> Instructions to follow: Copy each line below in which the word "Adhesive" occurs.

Items from a data source:
------
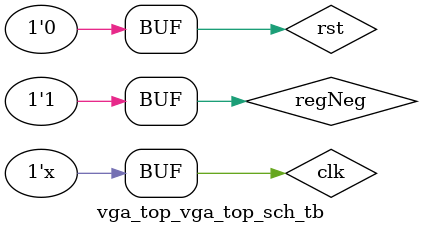
<source format=v>

`timescale 1ns / 1ps

module vga_top_vga_top_sch_tb();

// Inputs
   reg regNeg;
   reg rst;
   reg clk;

// Output
   wire hsync;
   wire vsync;
   wire [7:0] red;
   wire [7:0] green;
   wire [7:0] blue;

// Bidirs

// Instantiate the UUT
   vga_top UUT (
		.regNeg(regNeg), 
		.rst(rst), 
		.clk(clk), 
		.hsync(hsync), 
		.vsync(vsync), 
		.red(red), 
		.green(green), 
		.blue(blue)
   );
// Initialize Inputs
   initial begin
		rst = 0;
		regNeg = 0;
		clk = 0;
		#10
		rst = 1;
		#90;
		rst = 0;
		regNeg = 1;
   end
	
	always #10 clk = ~clk;
endmodule

</source>
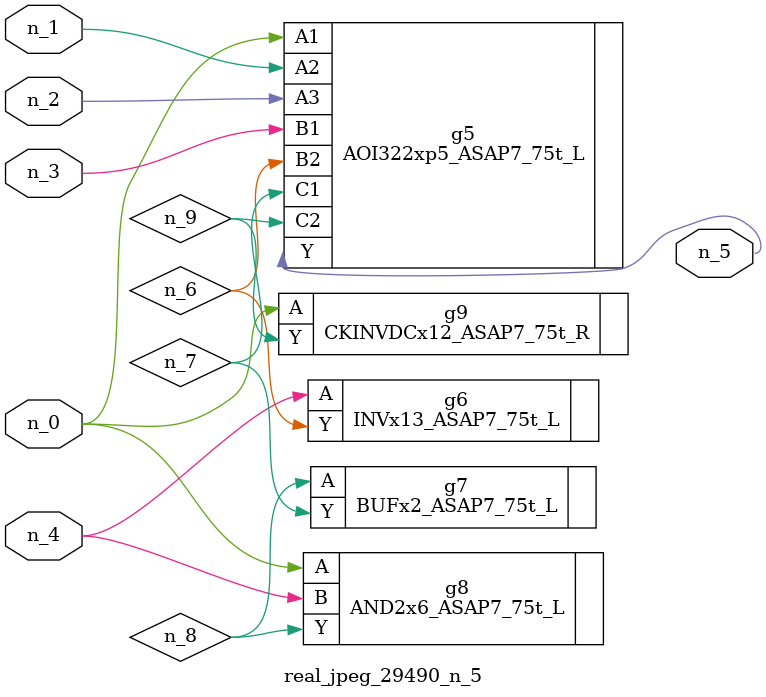
<source format=v>
module real_jpeg_29490_n_5 (n_4, n_0, n_1, n_2, n_3, n_5);

input n_4;
input n_0;
input n_1;
input n_2;
input n_3;

output n_5;

wire n_8;
wire n_6;
wire n_7;
wire n_9;

AOI322xp5_ASAP7_75t_L g5 ( 
.A1(n_0),
.A2(n_1),
.A3(n_2),
.B1(n_3),
.B2(n_6),
.C1(n_7),
.C2(n_9),
.Y(n_5)
);

AND2x6_ASAP7_75t_L g8 ( 
.A(n_0),
.B(n_4),
.Y(n_8)
);

CKINVDCx12_ASAP7_75t_R g9 ( 
.A(n_0),
.Y(n_9)
);

INVx13_ASAP7_75t_L g6 ( 
.A(n_4),
.Y(n_6)
);

BUFx2_ASAP7_75t_L g7 ( 
.A(n_8),
.Y(n_7)
);


endmodule
</source>
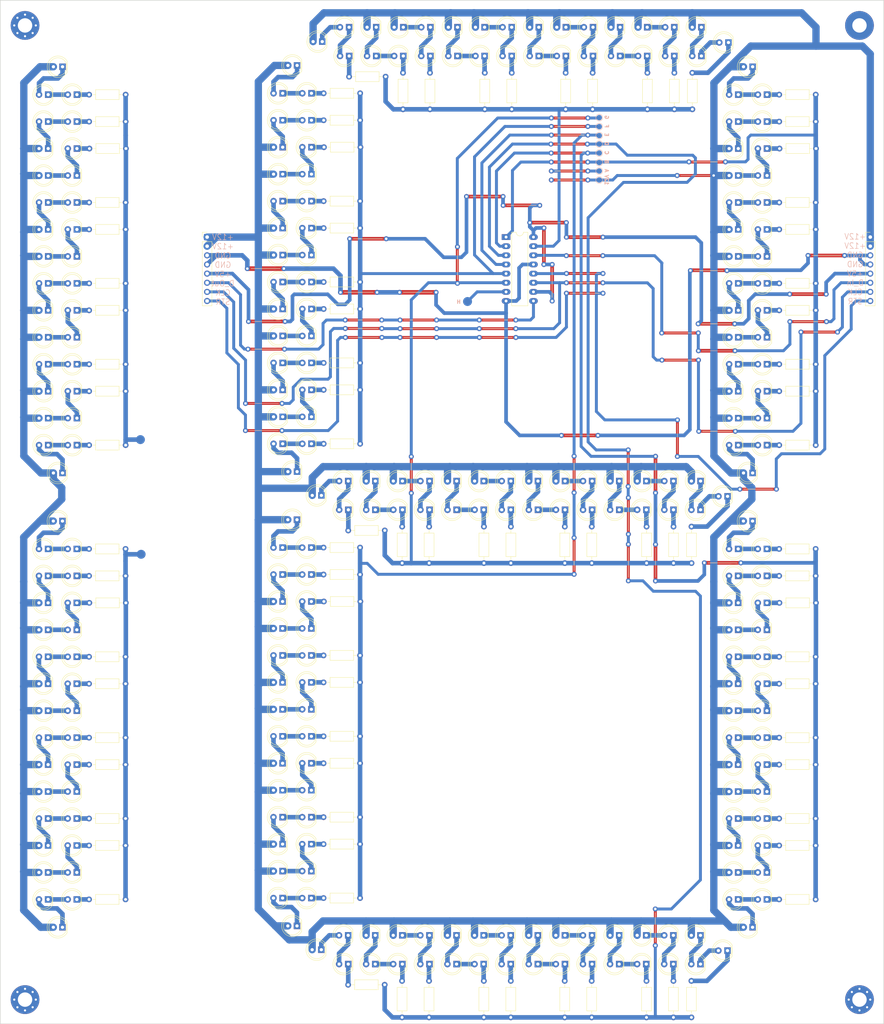
<source format=kicad_pcb>
(kicad_pcb (version 20211014) (generator pcbnew)

  (general
    (thickness 1.6)
  )

  (paper "A4")
  (layers
    (0 "F.Cu" signal)
    (31 "B.Cu" signal)
    (32 "B.Adhes" user "B.Adhesive")
    (33 "F.Adhes" user "F.Adhesive")
    (34 "B.Paste" user)
    (35 "F.Paste" user)
    (36 "B.SilkS" user "B.Silkscreen")
    (37 "F.SilkS" user "F.Silkscreen")
    (38 "B.Mask" user)
    (39 "F.Mask" user)
    (40 "Dwgs.User" user "User.Drawings")
    (41 "Cmts.User" user "User.Comments")
    (42 "Eco1.User" user "User.Eco1")
    (43 "Eco2.User" user "User.Eco2")
    (44 "Edge.Cuts" user)
    (45 "Margin" user)
    (46 "B.CrtYd" user "B.Courtyard")
    (47 "F.CrtYd" user "F.Courtyard")
    (48 "B.Fab" user)
    (49 "F.Fab" user)
    (50 "User.1" user)
    (51 "User.2" user)
    (52 "User.3" user)
    (53 "User.4" user)
    (54 "User.5" user)
    (55 "User.6" user)
    (56 "User.7" user)
    (57 "User.8" user)
    (58 "User.9" user)
  )

  (setup
    (stackup
      (layer "F.SilkS" (type "Top Silk Screen"))
      (layer "F.Paste" (type "Top Solder Paste"))
      (layer "F.Mask" (type "Top Solder Mask") (thickness 0.01))
      (layer "F.Cu" (type "copper") (thickness 0.035))
      (layer "dielectric 1" (type "core") (thickness 1.51) (material "FR4") (epsilon_r 4.5) (loss_tangent 0.02))
      (layer "B.Cu" (type "copper") (thickness 0.035))
      (layer "B.Mask" (type "Bottom Solder Mask") (thickness 0.01))
      (layer "B.Paste" (type "Bottom Solder Paste"))
      (layer "B.SilkS" (type "Bottom Silk Screen"))
      (copper_finish "None")
      (dielectric_constraints no)
    )
    (pad_to_mask_clearance 0)
    (pcbplotparams
      (layerselection 0x00010fc_ffffffff)
      (disableapertmacros false)
      (usegerberextensions false)
      (usegerberattributes true)
      (usegerberadvancedattributes true)
      (creategerberjobfile true)
      (svguseinch false)
      (svgprecision 6)
      (excludeedgelayer true)
      (plotframeref false)
      (viasonmask false)
      (mode 1)
      (useauxorigin false)
      (hpglpennumber 1)
      (hpglpenspeed 20)
      (hpglpendiameter 15.000000)
      (dxfpolygonmode true)
      (dxfimperialunits true)
      (dxfusepcbnewfont true)
      (psnegative false)
      (psa4output false)
      (plotreference true)
      (plotvalue true)
      (plotinvisibletext false)
      (sketchpadsonfab false)
      (subtractmaskfromsilk false)
      (outputformat 1)
      (mirror false)
      (drillshape 1)
      (scaleselection 1)
      (outputdirectory "")
    )
  )

  (net 0 "")

  (footprint "Resistor_THT:R_Axial_DIN0207_L6.3mm_D2.5mm_P10.16mm_Horizontal" (layer "F.Cu") (at 532.32987 160.375 180))

  (footprint "LED_THT:LED_D5.0mm" (layer "F.Cu") (at 510.77487 137.875 180))

  (footprint "LED_THT:LED_D5.0mm" (layer "F.Cu") (at 514.77487 183.125 180))

  (footprint "LED_THT:LED_D5.0mm" (layer "F.Cu") (at 402.54987 -59.25 180))

  (footprint "LED_THT:LED_D5.0mm" (layer "F.Cu") (at 510.77487 152.875 180))

  (footprint "Resistor_THT:R_Axial_DIN0207_L6.3mm_D2.5mm_P10.16mm_Horizontal" (layer "F.Cu") (at 532.32987 137.875 180))

  (footprint "LED_THT:LED_D5.0mm" (layer "F.Cu") (at 424.90987 58.9925 180))

  (footprint "THTJumpers:Jumper_P10.16mm_D0.7mm" (layer "F.Cu") (at 540.37491 -3.749994 180))

  (footprint "THTJumpers:Jumper_P10.16mm_D0.7mm" (layer "F.Cu") (at 448.92491 19.050006 180))

  (footprint "LED_THT:LED_D5.0mm" (layer "F.Cu") (at 514.79987 -56.25 180))

  (footprint "LED_THT:LED_D5.0mm" (layer "F.Cu") (at 518.79987 -41 180))

  (footprint "LED_THT:LED_D5.0mm" (layer "F.Cu") (at 388.04987 56.375 180))

  (footprint "LED_THT:LED_D5.0mm" (layer "F.Cu") (at 518.77487 175.375 180))

  (footprint "THTJumpers:Jumper_P10.16mm_D0.7mm" (layer "F.Cu") (at 458.79491 -24.749994))

  (footprint "LED_THT:LED_D5.0mm" (layer "F.Cu") (at 322.775 183.125 180))

  (footprint "LED_THT:LED_D5.0mm" (layer "F.Cu") (at 326.775 115.375 180))

  (footprint "LED_THT:LED_D5.0mm" (layer "F.Cu") (at 417.36987 66.9925 180))

  (footprint "LED_THT:LED_D5.0mm" (layer "F.Cu") (at 417.60487 -59.25 180))

  (footprint "LED_THT:LED_D5.0mm" (layer "F.Cu") (at 470.38487 -59.25 180))

  (footprint "LED_THT:LED_D5.0mm" (layer "F.Cu") (at 518.79987 34 180))

  (footprint "Resistor_THT:R_Axial_DIN0207_L6.3mm_D2.5mm_P10.16mm_Horizontal" (layer "F.Cu") (at 340.355 -11 180))

  (footprint "THTJumpers:Jumper_P10.16mm_D0.7mm" (layer "F.Cu") (at 412.85491 -8.399994 180))

  (footprint "LED_THT:LED_D5.0mm" (layer "F.Cu") (at 326.775 122.875 180))

  (footprint (layer "F.Cu") (at 344.66487 79.3675))

  (footprint "LED_THT:LED_D5.0mm" (layer "F.Cu") (at 432.44987 66.9925 180))

  (footprint "LED_THT:LED_D5.0mm" (layer "F.Cu") (at 392.02487 145 180))

  (footprint "THTJumpers:Jumper_P10.16mm_D0.7mm" (layer "F.Cu") (at 426.85491 19.050006 180))

  (footprint "LED_THT:LED_D5.0mm" (layer "F.Cu") (at 432.68487 -59.25 180))

  (footprint "LED_THT:LED_D5.0mm" (layer "F.Cu") (at 510.79987 26.5 180))

  (footprint "Resistor_THT:R_Axial_DIN0207_L6.3mm_D2.5mm_P10.16mm_Horizontal" (layer "F.Cu") (at 447.77487 -44.42 90))

  (footprint "LED_THT:LED_D5.0mm" (layer "F.Cu") (at 477.68987 58.9925 180))

  (footprint "Resistor_THT:R_Axial_DIN0207_L6.3mm_D2.5mm_P10.16mm_Horizontal" (layer "F.Cu") (at 440.03987 81.8225 90))

  (footprint "LED_THT:LED_D5.0mm" (layer "F.Cu") (at 384.02487 92.5 180))

  (footprint "Resistor_THT:R_Axial_DIN0207_L6.3mm_D2.5mm_P10.16mm_Horizontal" (layer "F.Cu") (at 462.51487 208.1975 90))

  (footprint "Resistor_THT:R_Axial_DIN0207_L6.3mm_D2.5mm_P10.16mm_Horizontal" (layer "F.Cu") (at 440.01487 208.1975 90))

  (footprint "LED_THT:LED_D5.0mm" (layer "F.Cu") (at 318.775 175.375 180))

  (footprint "LED_THT:LED_D5.0mm" (layer "F.Cu") (at 318.8 -48.5 180))

  (footprint "LED_THT:LED_D5.0mm" (layer "F.Cu") (at 388.02487 182.75 180))

  (footprint "LED_THT:LED_D5.0mm" (layer "F.Cu") (at 507.82987 63.2425 180))

  (footprint "LED_THT:LED_D5.0mm" (layer "F.Cu") (at 384.02487 160 180))

  (footprint "LED_THT:LED_D5.0mm" (layer "F.Cu") (at 455.04487 185.3675 180))

  (footprint "LED_THT:LED_D5.0mm" (layer "F.Cu") (at 402.31487 66.9925 180))

  (footprint "LED_THT:LED_D5.0mm" (layer "F.Cu") (at 326.775 100.375 180))

  (footprint "LED_THT:LED_D5.0mm" (layer "F.Cu") (at 518.77487 152.875 180))

  (footprint "Resistor_THT:R_Axial_DIN0207_L6.3mm_D2.5mm_P10.16mm_Horizontal" (layer "F.Cu") (at 532.32987 107.875 180))

  (footprint "LED_THT:LED_D5.0mm" (layer "F.Cu") (at 392.02487 160 180))

  (footprint "THTJumpers:Jumper_P10.16mm_D0.7mm" (layer "F.Cu") (at 493.79491 -25.999994))

  (footprint "THTJumpers:Jumper_P10.16mm_D0.7mm" (layer "F.Cu") (at 411.65491 19.050006 180))

  (footprint "Resistor_THT:R_Axial_DIN0207_L6.3mm_D2.5mm_P10.16mm_Horizontal" (layer "F.Cu") (at 340.355 -18.5 180))

  (footprint "LED_THT:LED_D5.0mm" (layer "F.Cu") (at 485.46487 -59.25 180))

  (footprint "LED_THT:LED_D5.0mm" (layer "F.Cu") (at 510.79987 19 180))

  (footprint "LED_THT:LED_D5.0mm" (layer "F.Cu") (at 432.68487 -67.25 180))

  (footprint "LED_THT:LED_D5.0mm" (layer "F.Cu") (at 447.50487 185.3675 180))

  (footprint "LED_THT:LED_D5.0mm" (layer "F.Cu") (at 455.04487 193.3675 180))

  (footprint "Resistor_THT:R_Axial_DIN0207_L6.3mm_D2.5mm_P10.16mm_Horizontal" (layer "F.Cu") (at 424.78987 81.8225 90))

  (footprint "THTJumpers:Jumper_P10.16mm_D0.7mm" (layer "F.Cu") (at 473.13491 3.850006 180))

  (footprint "Resistor_THT:R_Axial_DIN0207_L6.3mm_D2.5mm_P10.16mm_Horizontal" (layer "F.Cu") (at 417.26487 208.1975 90))

  (footprint "LED_THT:LED_D5.0mm" (layer "F.Cu") (at 322.775 70.125 180))

  (footprint "LED_THT:LED_D5.0mm" (layer "F.Cu") (at 510.77487 85.375 180))

  (footprint "LED_THT:LED_D5.0mm" (layer "F.Cu") (at 470.12487 193.3675 180))

  (footprint "LED_THT:LED_D5.0mm" (layer "F.Cu") (at 424.88487 193.3675 180))

  (footprint "LED_THT:LED_D5.0mm" (layer "F.Cu") (at 424.88487 185.3675 180))

  (footprint "Resistor_THT:R_Axial_DIN0207_L6.3mm_D2.5mm_P10.16mm_Horizontal" (layer "F.Cu") (at 532.35487 11.5 180))

  (footprint "THTJumpers:Jumper_P10.16mm_D0.7mm" (layer "F.Cu") (at 465.12491 62.230006 90))

  (footprint "Resistor_THT:R_Axial_DIN0207_L6.3mm_D2.5mm_P10.16mm_Horizontal" (layer "F.Cu") (at 532.35487 4 180))

  (footprint "THTJumpers:Jumper_P10.16mm_D0.7mm" (layer "F.Cu") (at 509.98491 45.150006 180))

  (footprint "LED_THT:LED_D5.0mm" (layer "F.Cu") (at 432.44987 58.9925 180))

  (footprint "LED_THT:LED_D5.0mm" (layer "F.Cu") (at 384.02487 122.5 180))

  (footprint "LED_THT:LED_D5.0mm" (layer "F.Cu") (at 518.77487 85.375 180))

  (footprint "Resistor_THT:R_Axial_DIN0207_L6.3mm_D2.5mm_P10.16mm_Horizontal" (layer "F.Cu")
    (tedit 5AE5139B) (tstamp 26c91265-4d50-434e-becc-e878a53a1689)
    (at 405.57987 152.5 180)
    (descr "Resistor, Axial_DIN0207 series, Axial, Horizontal, pin pitch=10.16mm, 0.25W = 1/4W, length*diameter=6.3*2.5mm^2, http://cdn-reichelt.de/documents/datenblatt/B400/1_4W%23YAG.pdf")
    (tags "Resistor Axial_DIN0207 series Axial Horizontal pin pitch 10.16mm 0.25W = 1/4W length 6.3mm diameter 2.5mm")
    (attr through_hole)
    (fp_text reference "REF**" (at 5.08 -2.37) (layer "F.SilkS") hide
      (effects (font (size 1 1) (thickness 0.15)))
      (tstamp 010e2cf4-3113-48b2-84e4-b22398e90403)
    )
    (fp_text value "R_Axial_DIN0207_L6.3mm_D2.5mm_P10.16mm_Horizontal" (at 5.08 2.37) (layer "F.Fab") hide
      (effects (font (size 1 1) (thickness 0.15)))
      (tstamp 36d626c9-4970-4533-8030-b94e4dcee5bd)
    )
    (fp_text user "${REFERENCE}" (at 5.08 0) (layer "F.Fab") hide
      (effects (font (size 1 1) (thickness 0.15)))
      (tstamp e5baad76-6b91-4f78-9664-262f14f1517a)
    )
    (fp_line (start 9.12 0) (end 8.35 0) (layer "F.SilkS") (width 0.12) (tstamp 0df32bd9-0e9a-4942-81e1-fea39e1ede98))
    (fp_line (start 1.81 -1.37) (end 1.81 1.37) (layer "F.SilkS") (width 0.12) (tstamp 3d2d9a1b-e1da-4fa6-bbdf-ee0f89bc8049))
    (fp_line (start 1.81 1.37) (end 8.35 1.37) (layer "F.SilkS") (width 0.12) (tstamp 7c37416d-5db2-4bf4-8298-6b31b50821dc))
    (fp_line (start 8.35 -1.37) (end 1.81 -1.37) (layer "F.SilkS") (width 0.12) (tstamp 971ddb97-7160-45f1-9fd1-6ce17147940d))
    (fp_line (start 1.04 0) (end 1.81 0) (layer "F.SilkS") (width 0.12) (tstamp a1957d0b-5b21-46b6-b19c-416808ad89de))
    (fp_line (start 8.35 1.37) (end 8.35 -1.37) (layer "F.SilkS") (width 0.12) (tstamp eb513b43-1547-4449-bbb3-c46c4a34ef9b))
    (fp_line (start -1.05 1.5) (end 11.21 1.5) (layer "F.CrtYd") (width 0.05) (tstamp 1f52f124-59ae-47cd-97bf-ea02b907dd72))
    (fp_line (start -1.05 -1.5) (end -1.05 1.5) (layer "F.CrtYd") (width 0.05) (tstamp bb6fad0a-f5ce-4e55-b7bc-36c4fb4bef4a))
    (fp_line (start 11.21 1.5) (end 11.21 -1.5) (layer "F.CrtYd") (width 0.05) (tstamp d4742704-7881-4fda-b054-05dd42212524))
    (fp_line (start 11.21 -1.5) (end -1.05 -1.5) (layer "F.CrtYd") (width 0.05) (tstamp e611ec25-b041-45a1-b0aa-7222ed58615b))
    (fp_line (start 1.93 -1.25) (end 1.93 1.25) (layer "F.Fab") (width 0.1) (tstamp 1abe2686-8b8b-4801-b156-c55c9f76d766))
    (fp_line (start 0 0) (end 1.93 0) (layer "F.Fab") (width 0.1) (tstamp 3e827031-595f-4ba0-8c73-c91061b7b6aa))
    (fp_line (start 8.23 -1.25) (end 1.93 -1.25) (layer "F.Fab") (width 0.1) (tstamp 43a04c4b-90bc-42f4-b2c0-74f7da2faaba))
    (fp_line (start 1.93 1.25) (end 8.23 1.25) (layer "F.Fab") (width 0.1) (tstamp 63410dee-1d9e-4b8f-85b7-9fb95851b91c))
    (fp_line (start 10.16 0) (end 8.23 0) (layer "F.Fab") (width 0.1) (tstamp a7f8fd93-bf1d-4845-b1f8-a1ed0ff99b23))
    (fp_line (start 8.23 1.25) (end 8.23 -1.25) (layer "F.Fab") (width 0.1) (tstamp cb986729-2979-4424-a14b-1f5b03689cb1))
    (pad "1" thru_hole circle (at 0 0 180) (size 1.6 1.6) (drill 0.8) (layers *.Cu *.Mask) (tstamp 22735868-dda3-4e4b-9a45-bebb285f1c4c))
    (pad "2" thru_hole oval (at 10.16 0 180) (size 1.6 1.6) (drill 0.8) (layers *.Cu *.Mask) (tstamp 96a2471d-34c7-4e2a-ad5c-cf83b34b52af))
    (model "${KICAD6_3DMODEL_DIR}/Resistor_THT.3dshapes/R_Axial_DIN0207_L6.3mm_D2.5mm_P10.16mm_Horizontal.wrl"
      (offset (xyz 0 0 0))
      (scale (xyz 1 1 1
... [1224452 chars truncated]
</source>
------
> Finished exercise:
    (32 "B.Adhes" user "B.Adhesive")
    (33 "F.Adhes" user "F.Adhesive")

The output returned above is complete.